:: TASK PROMPT ::
Answer these about the thread on conjugacy classes of reflections:
1. According to the problem the asker must solve, how many conjugacy classes of reflections does $D_{2n}$ have when n is odd?
2. Why does the asker not want to look up the solution already posted on the site?
3. In the answer, to which eigenvalues do a reflection's two orthogonal eigenspaces belong?

What is a conjugacy class of reflection?

Question

I have a problem to do, asking to show that $D_{2n}$ has two conjugacy classes of reflections if n is even, but only one if n is odd.

My question is, what is a conjugacy class of reflection?

I have seen that there is a solution to this question on this site, but I don't want to lose the value of the question by looking up the solution.

Thanks

Answer 1

A reflection of the plane is a linear transformation (ok, it could be affine, but assume that the center of the regular $n$-gon is at the origin) such that it has two orthogonal eigenspaces, one belonging to eigenvalue $+1$ and the other to eigenvalue $-1$. These properties are invariant under conjugation by orthogonal transformations, so any conjugate of a reflection is another reflection.

(Collected data entries)
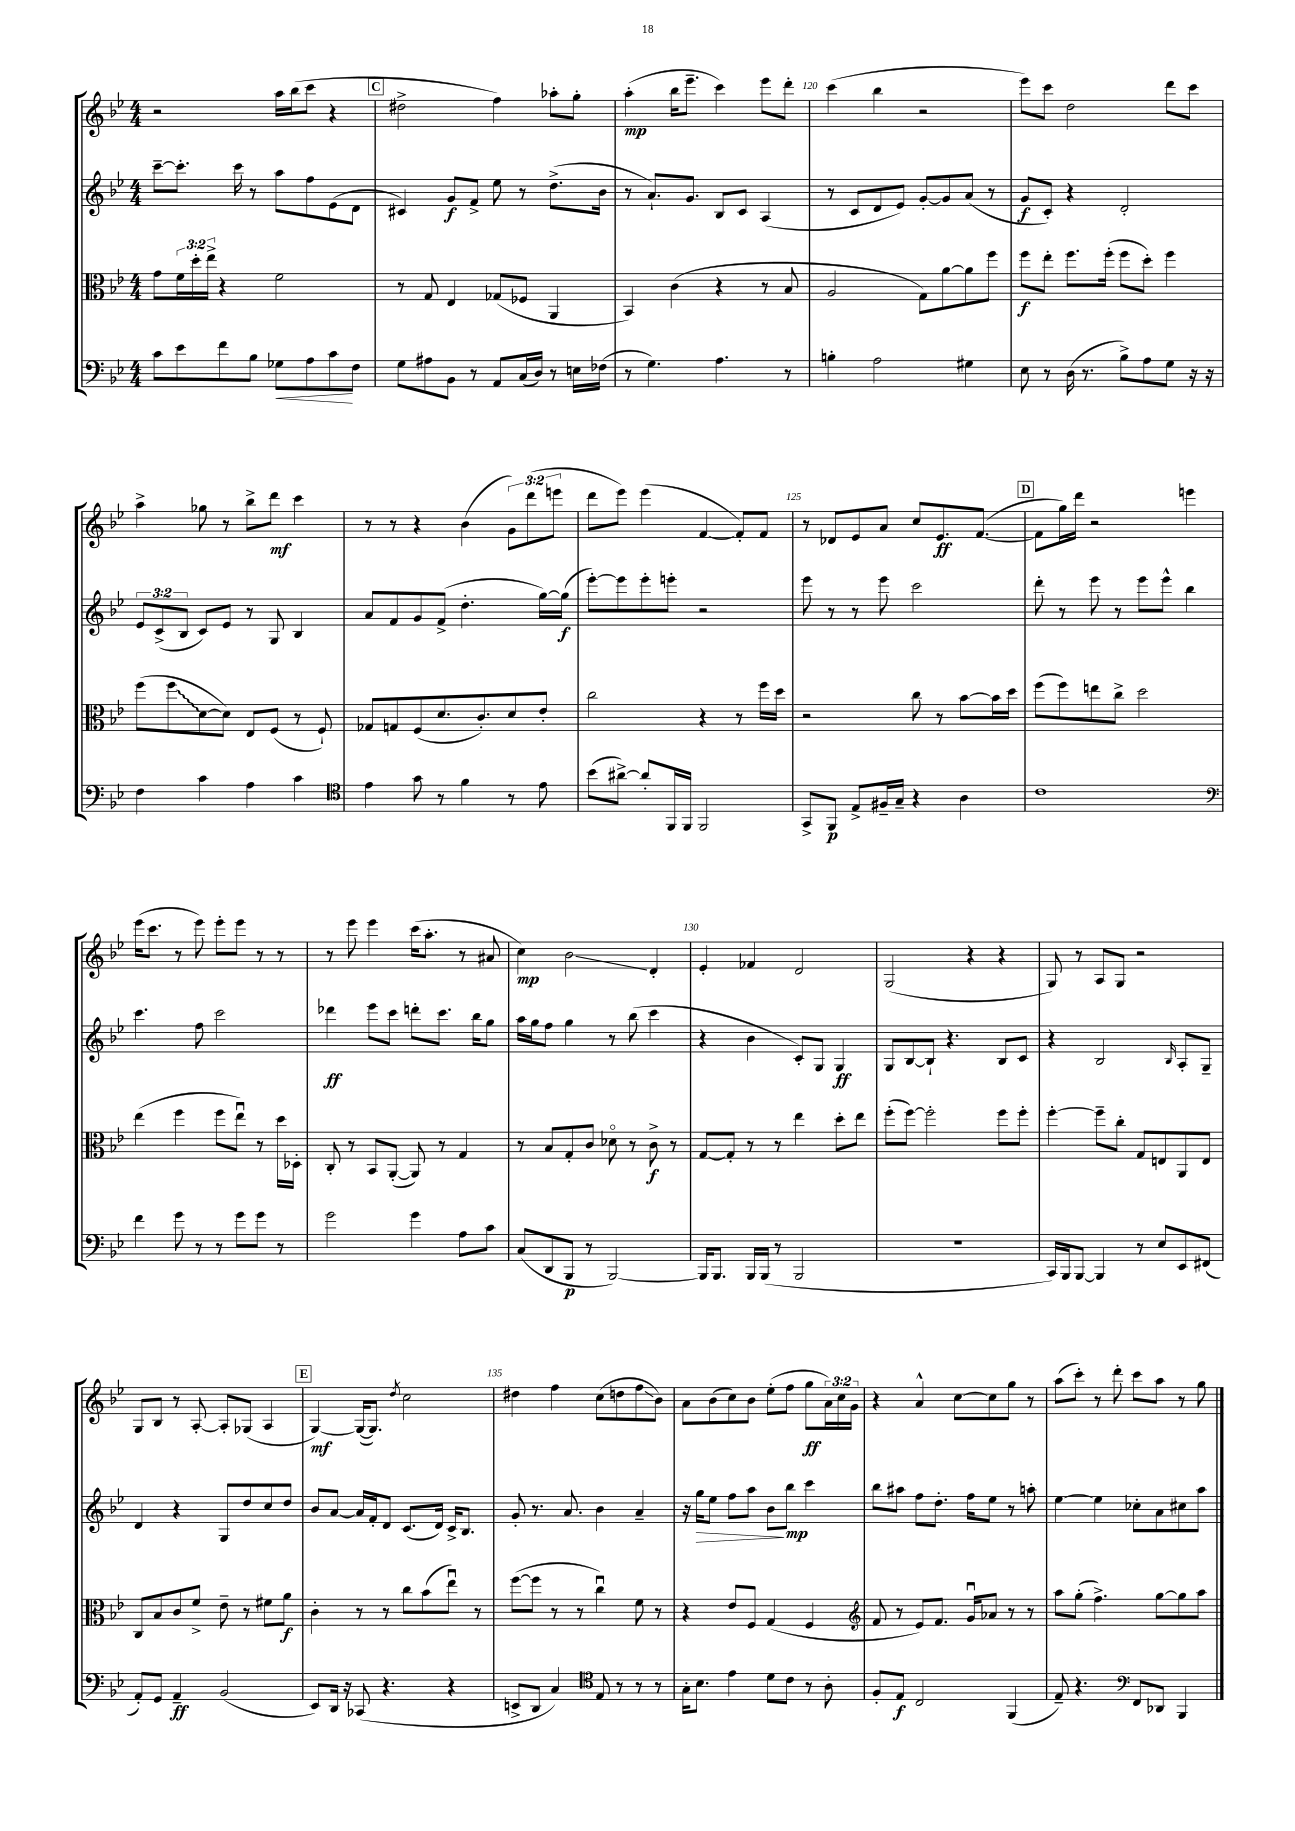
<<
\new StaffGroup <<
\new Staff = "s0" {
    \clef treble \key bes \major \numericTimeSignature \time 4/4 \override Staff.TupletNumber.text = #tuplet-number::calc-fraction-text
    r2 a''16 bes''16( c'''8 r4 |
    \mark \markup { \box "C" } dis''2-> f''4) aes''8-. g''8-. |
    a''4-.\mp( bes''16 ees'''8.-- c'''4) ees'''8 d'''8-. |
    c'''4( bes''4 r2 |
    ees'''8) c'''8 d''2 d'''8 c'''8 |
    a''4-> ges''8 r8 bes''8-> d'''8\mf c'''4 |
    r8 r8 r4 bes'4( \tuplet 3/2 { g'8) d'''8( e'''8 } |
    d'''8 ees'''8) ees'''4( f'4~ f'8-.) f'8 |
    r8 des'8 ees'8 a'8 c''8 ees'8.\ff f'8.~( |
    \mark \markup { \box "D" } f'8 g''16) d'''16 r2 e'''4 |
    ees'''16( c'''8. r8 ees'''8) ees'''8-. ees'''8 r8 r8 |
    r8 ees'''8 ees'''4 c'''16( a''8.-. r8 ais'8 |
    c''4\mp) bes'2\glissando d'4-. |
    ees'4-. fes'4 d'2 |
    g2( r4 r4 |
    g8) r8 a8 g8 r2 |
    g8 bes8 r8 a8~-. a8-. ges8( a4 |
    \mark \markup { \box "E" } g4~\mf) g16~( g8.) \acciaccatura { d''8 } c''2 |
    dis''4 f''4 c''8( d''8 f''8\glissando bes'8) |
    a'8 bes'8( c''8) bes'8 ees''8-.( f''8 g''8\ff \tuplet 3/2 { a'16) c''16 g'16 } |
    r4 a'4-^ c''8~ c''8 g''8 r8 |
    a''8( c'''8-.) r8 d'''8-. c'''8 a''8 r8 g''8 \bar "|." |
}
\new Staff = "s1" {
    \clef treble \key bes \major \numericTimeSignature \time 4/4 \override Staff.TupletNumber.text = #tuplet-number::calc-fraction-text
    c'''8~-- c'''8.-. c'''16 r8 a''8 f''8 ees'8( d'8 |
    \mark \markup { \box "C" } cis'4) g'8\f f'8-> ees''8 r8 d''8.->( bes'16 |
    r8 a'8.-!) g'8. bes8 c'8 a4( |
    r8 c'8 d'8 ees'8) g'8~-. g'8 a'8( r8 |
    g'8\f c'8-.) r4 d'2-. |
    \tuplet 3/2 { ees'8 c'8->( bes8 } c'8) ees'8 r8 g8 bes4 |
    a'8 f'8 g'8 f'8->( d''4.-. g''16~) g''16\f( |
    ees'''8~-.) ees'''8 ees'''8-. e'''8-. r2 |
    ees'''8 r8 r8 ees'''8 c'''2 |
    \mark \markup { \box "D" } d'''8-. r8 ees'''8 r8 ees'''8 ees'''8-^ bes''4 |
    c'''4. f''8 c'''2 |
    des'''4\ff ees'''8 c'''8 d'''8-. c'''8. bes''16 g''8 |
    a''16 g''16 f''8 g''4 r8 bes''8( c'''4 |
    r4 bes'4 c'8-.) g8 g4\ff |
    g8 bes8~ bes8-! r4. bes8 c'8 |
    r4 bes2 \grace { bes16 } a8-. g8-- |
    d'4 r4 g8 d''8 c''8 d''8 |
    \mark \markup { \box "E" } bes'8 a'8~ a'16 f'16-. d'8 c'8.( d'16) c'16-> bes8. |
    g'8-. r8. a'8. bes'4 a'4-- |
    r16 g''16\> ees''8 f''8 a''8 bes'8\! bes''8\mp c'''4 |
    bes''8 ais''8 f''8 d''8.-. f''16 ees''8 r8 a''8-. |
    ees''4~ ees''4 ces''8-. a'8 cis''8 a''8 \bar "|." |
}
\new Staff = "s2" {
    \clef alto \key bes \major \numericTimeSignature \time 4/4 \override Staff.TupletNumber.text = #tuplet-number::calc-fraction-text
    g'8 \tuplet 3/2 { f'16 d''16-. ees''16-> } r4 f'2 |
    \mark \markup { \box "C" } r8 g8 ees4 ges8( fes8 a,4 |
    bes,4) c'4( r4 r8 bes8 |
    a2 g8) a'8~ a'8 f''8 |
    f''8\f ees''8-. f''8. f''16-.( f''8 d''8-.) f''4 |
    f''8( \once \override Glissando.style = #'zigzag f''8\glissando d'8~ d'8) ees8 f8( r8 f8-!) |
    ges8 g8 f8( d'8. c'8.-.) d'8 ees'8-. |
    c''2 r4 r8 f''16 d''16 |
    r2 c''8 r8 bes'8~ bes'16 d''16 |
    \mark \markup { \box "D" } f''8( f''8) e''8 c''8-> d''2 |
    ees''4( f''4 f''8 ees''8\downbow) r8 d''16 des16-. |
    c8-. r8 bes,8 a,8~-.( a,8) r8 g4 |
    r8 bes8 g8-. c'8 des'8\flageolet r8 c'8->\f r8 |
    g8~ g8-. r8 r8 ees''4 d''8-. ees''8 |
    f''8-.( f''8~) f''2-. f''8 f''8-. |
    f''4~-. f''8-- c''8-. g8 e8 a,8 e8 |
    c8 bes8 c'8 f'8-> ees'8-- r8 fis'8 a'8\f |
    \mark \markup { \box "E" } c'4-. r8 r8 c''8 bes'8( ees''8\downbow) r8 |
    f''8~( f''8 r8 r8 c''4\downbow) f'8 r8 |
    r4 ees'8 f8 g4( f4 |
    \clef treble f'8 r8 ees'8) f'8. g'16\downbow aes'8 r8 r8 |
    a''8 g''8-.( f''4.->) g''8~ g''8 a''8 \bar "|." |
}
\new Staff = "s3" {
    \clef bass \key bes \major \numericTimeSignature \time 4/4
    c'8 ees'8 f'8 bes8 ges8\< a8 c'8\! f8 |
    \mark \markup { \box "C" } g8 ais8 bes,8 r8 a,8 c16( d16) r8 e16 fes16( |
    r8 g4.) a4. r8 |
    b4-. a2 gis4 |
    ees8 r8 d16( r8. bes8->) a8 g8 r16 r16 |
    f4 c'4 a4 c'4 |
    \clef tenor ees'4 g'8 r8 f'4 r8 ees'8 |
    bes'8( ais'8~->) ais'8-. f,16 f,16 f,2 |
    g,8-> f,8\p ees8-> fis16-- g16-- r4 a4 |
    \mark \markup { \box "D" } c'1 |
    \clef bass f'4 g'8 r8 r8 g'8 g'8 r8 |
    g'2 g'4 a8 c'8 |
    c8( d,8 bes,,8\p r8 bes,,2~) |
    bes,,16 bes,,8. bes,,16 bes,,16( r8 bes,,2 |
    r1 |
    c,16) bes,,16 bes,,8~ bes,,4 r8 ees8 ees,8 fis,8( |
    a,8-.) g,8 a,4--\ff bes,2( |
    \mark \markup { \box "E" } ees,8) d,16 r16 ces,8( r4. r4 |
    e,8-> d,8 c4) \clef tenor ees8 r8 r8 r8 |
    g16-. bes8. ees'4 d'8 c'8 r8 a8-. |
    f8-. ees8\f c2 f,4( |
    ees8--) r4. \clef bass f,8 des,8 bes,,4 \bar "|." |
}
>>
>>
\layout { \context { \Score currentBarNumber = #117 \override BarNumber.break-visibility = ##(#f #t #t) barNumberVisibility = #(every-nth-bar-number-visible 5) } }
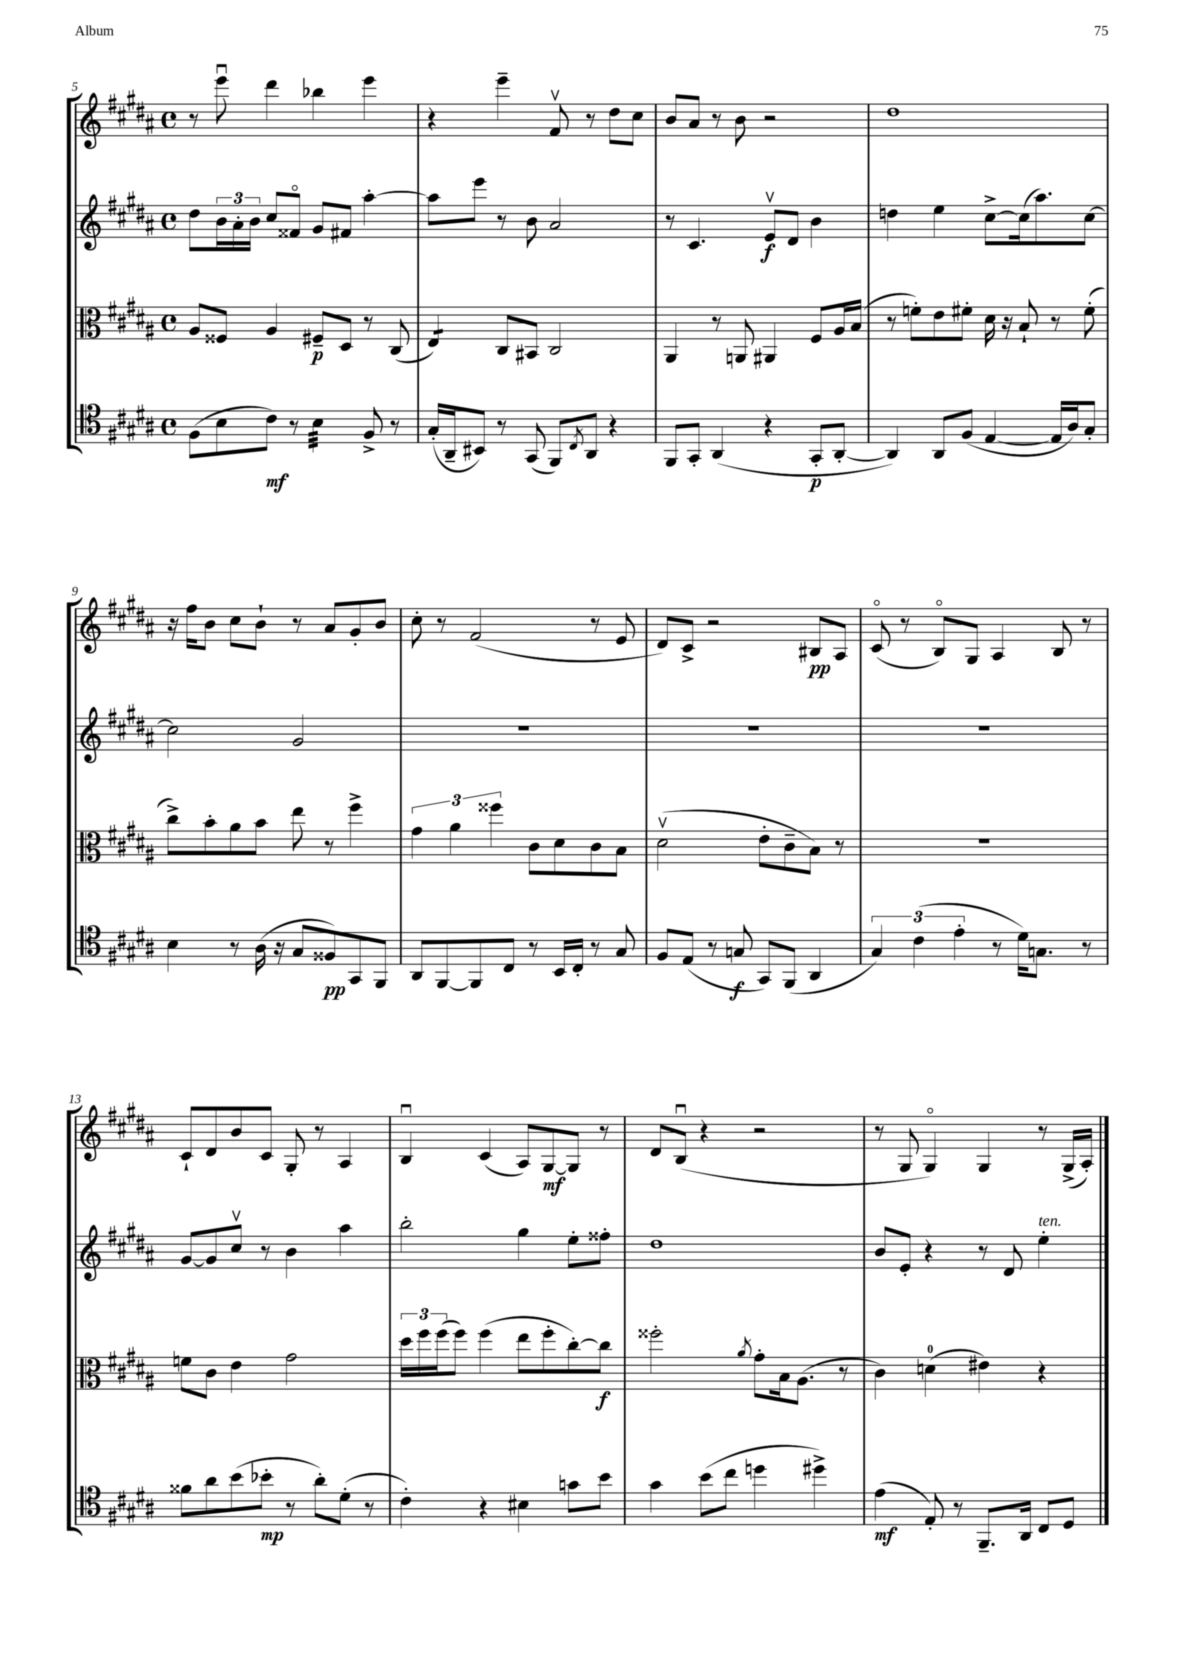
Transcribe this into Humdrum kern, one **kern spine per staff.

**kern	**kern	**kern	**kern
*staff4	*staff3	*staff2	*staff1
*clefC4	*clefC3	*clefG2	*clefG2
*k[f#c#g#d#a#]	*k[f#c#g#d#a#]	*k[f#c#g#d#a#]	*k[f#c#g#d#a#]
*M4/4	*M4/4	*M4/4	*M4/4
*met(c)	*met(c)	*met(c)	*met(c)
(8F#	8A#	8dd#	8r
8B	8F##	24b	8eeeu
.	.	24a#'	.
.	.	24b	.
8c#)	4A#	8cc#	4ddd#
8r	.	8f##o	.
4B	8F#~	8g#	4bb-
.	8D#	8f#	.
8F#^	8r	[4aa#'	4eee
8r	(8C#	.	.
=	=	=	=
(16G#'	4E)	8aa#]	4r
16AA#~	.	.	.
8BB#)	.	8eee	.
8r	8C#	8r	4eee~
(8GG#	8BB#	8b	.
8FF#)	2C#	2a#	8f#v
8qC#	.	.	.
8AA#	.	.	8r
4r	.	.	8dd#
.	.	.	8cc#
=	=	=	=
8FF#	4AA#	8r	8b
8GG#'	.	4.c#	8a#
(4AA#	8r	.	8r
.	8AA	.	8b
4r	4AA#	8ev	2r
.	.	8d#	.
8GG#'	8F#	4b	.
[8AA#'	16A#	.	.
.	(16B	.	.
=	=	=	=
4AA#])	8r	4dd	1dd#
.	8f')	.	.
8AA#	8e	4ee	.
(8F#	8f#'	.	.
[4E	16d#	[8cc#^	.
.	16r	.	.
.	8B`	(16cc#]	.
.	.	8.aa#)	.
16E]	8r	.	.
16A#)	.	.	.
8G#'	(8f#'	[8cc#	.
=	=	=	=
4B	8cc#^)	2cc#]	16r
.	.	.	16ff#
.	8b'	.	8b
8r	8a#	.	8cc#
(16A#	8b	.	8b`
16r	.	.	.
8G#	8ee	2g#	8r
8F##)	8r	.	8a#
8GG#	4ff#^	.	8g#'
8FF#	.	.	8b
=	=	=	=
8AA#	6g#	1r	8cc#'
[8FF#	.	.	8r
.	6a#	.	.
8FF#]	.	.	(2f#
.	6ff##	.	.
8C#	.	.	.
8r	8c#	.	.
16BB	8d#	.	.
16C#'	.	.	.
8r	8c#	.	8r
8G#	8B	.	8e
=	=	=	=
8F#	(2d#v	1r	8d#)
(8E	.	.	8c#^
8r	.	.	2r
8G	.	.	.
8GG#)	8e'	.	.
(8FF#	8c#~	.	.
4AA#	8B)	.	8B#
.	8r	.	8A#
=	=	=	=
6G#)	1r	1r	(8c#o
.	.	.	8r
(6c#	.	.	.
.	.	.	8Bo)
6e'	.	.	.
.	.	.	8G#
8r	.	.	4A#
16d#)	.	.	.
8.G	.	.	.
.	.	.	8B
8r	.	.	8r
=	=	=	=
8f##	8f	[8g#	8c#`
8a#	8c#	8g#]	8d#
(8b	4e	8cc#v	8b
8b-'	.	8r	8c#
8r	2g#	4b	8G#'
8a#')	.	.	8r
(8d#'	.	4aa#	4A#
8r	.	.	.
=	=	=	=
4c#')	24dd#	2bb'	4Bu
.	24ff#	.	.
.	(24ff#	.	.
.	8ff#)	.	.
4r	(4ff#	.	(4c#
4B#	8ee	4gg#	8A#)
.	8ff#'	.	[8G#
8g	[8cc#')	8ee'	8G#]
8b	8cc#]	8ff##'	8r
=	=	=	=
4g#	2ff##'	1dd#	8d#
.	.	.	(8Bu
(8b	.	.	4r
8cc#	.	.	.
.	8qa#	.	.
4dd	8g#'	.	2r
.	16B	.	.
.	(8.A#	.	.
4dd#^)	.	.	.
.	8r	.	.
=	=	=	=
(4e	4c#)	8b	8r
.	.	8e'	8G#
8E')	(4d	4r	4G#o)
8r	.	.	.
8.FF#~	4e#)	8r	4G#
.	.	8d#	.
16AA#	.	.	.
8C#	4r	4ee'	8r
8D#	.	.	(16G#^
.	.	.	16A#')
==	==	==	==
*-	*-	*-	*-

:: RESULT FOR THIS TASK ::
1. One.
2. The asker doesn't want to lose the value of the question.
3. One belongs to eigenvalue $+1$ and the other to eigenvalue $-1$.